# Work to do
a. Reproduce word for word everything in the account of running a tabletop game with Judge armour, from "I can't recall" down to "hardly worth it.".
b. Answer these from the account of running a tabletop game with Judge armour:
(i) What level were the PCs?
(ii) What did the writer resort to so the juve gangers could try to deal damage?
(iii) What is the lowest DR value the writer believes Judge armour must have had?
c. Continue the account of running a tabletop game with Judge armour and a cadet fire drill, picking up after its last sentence.

# Text extract
((

I can't recall the exact DR value of Judge armour, but it must have been at least DR6, because I remember running a large brawl with a mob of juve gangers, in which it was impossible for them to deal damage with the weapons at hand, unless they critted, or had a Str bonus, and even then, it wasn't a given.
I resorted to grappling, in an attempt to pin and deal damage, though that had issues all of its own, in that the bonuses for multiple grapplers were hardly worth it.
It didn't sour the game, as such, since the encounter was not a pivotal one, so not intended to be lethal, but it did make me run the remaining sessions in a very different way than I would have run typical D&D/PF.
Essentially, I resolved to make the focus of the game skill challenges, and old-style problem-solving (ie test the player's ingenuity, skill rolls alone don't cut it).
The PCs were cadets (level 2), carrying out a fire drill, having to deal with the awkward sods who wouldn't evacuate, and various criminals who were taking advantage of the disruption.

))

# Raw records

((

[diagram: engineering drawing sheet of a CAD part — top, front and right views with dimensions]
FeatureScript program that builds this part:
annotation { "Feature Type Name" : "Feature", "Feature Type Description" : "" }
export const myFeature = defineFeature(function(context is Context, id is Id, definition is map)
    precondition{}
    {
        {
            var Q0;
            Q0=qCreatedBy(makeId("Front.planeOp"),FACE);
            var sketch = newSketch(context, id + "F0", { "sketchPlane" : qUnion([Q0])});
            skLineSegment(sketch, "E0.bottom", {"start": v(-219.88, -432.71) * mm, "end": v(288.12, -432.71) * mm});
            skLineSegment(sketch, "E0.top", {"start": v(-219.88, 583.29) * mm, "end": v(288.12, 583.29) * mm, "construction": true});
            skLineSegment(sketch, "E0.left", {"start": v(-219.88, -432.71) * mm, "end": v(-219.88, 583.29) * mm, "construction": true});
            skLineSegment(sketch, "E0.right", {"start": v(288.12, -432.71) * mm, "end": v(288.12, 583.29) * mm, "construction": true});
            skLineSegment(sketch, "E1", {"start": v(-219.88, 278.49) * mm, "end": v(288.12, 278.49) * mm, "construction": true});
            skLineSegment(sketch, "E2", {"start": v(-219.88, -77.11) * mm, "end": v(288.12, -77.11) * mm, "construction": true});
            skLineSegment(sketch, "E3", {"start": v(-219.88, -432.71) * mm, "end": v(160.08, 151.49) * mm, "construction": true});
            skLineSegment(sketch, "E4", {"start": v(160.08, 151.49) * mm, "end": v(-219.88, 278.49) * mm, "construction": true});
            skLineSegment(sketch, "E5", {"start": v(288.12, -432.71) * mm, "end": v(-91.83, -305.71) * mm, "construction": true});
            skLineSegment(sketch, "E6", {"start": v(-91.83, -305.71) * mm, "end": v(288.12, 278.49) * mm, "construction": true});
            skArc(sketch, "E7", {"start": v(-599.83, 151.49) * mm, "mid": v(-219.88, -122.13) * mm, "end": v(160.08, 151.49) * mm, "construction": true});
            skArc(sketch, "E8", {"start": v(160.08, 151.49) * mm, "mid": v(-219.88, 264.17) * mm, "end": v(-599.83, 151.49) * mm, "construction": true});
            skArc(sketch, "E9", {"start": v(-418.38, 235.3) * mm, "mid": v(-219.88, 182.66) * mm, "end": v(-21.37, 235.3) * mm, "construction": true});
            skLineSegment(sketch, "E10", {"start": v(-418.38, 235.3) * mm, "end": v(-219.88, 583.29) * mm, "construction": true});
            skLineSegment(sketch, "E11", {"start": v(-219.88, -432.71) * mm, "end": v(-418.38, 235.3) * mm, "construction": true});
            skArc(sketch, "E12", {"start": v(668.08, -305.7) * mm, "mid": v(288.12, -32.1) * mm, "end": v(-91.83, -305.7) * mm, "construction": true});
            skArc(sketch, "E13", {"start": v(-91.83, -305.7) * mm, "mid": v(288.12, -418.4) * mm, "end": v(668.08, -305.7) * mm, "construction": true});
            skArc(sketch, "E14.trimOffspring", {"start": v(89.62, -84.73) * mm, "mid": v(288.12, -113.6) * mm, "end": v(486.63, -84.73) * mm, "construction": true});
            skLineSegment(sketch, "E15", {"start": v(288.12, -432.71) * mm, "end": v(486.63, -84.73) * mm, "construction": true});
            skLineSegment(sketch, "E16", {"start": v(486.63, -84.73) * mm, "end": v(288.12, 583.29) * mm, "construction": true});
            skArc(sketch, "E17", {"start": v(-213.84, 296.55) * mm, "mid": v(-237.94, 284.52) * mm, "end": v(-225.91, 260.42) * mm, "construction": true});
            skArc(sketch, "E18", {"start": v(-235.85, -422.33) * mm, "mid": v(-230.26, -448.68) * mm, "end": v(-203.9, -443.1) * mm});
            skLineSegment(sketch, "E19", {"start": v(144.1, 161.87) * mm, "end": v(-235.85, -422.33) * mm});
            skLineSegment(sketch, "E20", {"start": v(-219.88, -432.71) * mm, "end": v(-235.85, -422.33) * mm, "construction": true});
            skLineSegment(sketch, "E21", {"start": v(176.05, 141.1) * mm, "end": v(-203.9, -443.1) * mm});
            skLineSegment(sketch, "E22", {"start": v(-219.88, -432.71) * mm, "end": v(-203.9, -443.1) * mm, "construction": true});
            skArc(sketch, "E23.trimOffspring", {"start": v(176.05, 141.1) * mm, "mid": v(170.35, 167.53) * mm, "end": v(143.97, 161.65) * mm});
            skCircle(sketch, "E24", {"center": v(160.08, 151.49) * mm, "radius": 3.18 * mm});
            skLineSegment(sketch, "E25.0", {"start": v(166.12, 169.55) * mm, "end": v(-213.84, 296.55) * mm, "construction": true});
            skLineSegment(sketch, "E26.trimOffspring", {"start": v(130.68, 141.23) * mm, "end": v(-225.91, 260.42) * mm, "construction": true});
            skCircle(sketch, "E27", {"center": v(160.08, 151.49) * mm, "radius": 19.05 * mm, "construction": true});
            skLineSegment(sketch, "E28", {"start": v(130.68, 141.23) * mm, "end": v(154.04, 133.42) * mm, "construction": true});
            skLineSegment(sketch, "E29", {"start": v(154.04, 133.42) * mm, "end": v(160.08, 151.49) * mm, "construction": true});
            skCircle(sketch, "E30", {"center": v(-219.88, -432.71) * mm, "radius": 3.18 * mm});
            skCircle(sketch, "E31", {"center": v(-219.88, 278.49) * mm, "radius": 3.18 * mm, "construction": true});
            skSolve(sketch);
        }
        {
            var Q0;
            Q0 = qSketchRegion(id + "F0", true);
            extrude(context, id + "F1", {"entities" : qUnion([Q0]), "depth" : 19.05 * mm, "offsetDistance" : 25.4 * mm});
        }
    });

))

# Answers below
a.
I can't recall the exact DR value of Judge armour, but it must have been at least DR6, because I remember running a large brawl with a mob of juve gangers, in which it was impossible for them to deal damage with the weapons at hand, unless they critted, or had a Str bonus, and even then, it wasn't a given.
I resorted to grappling, in an attempt to pin and deal damage, though that had issues all of its own, in that the bonuses for multiple grapplers were hardly worth it.

b.
(i) Level 2.
(ii) Grappling.
(iii) DR6.

c.
So not 'kick in the door, kill the monster', but "Extract the 100-st fatties from the stairwells, and prevent the citizens behind/underneath from suffocating or killing each other".
"Negotiate with the Apocalypse war veteran, who's bricked himself in the block's water control. Convince him you're not Sov agents, trying to drug his drinking supply."
And future combats relied less on weapons, and more on the NPCs taking advantage of prevailing hazards. One PC thrown down a lift shaft, another had a vending machine toppled on him, another was hit with a live electrical cable. But shooting them, or whacking them with baseball bats? Forget it.
And that's the big issue with Armor as DR.
Set it at DR 1-3, and it's hardly relevant.
Set it at 4+, and you effectively make the wearer immune to whole swathes of potential opponents.
Goblin shortbows do d4 damage. DR4 allows the wearer to step out in front of an entire goblin horde, and allow them all a free shot, and he only has to worry about the crits, and even some of them don't hurt.
Same with kobold spears, small animals teeth and claws, shuriken, ...
A Gm would have to change the way they design encounters, or accept that many of what would have been level-appropriate encounters in the default game are no longer xp-worthy, or worth playing out.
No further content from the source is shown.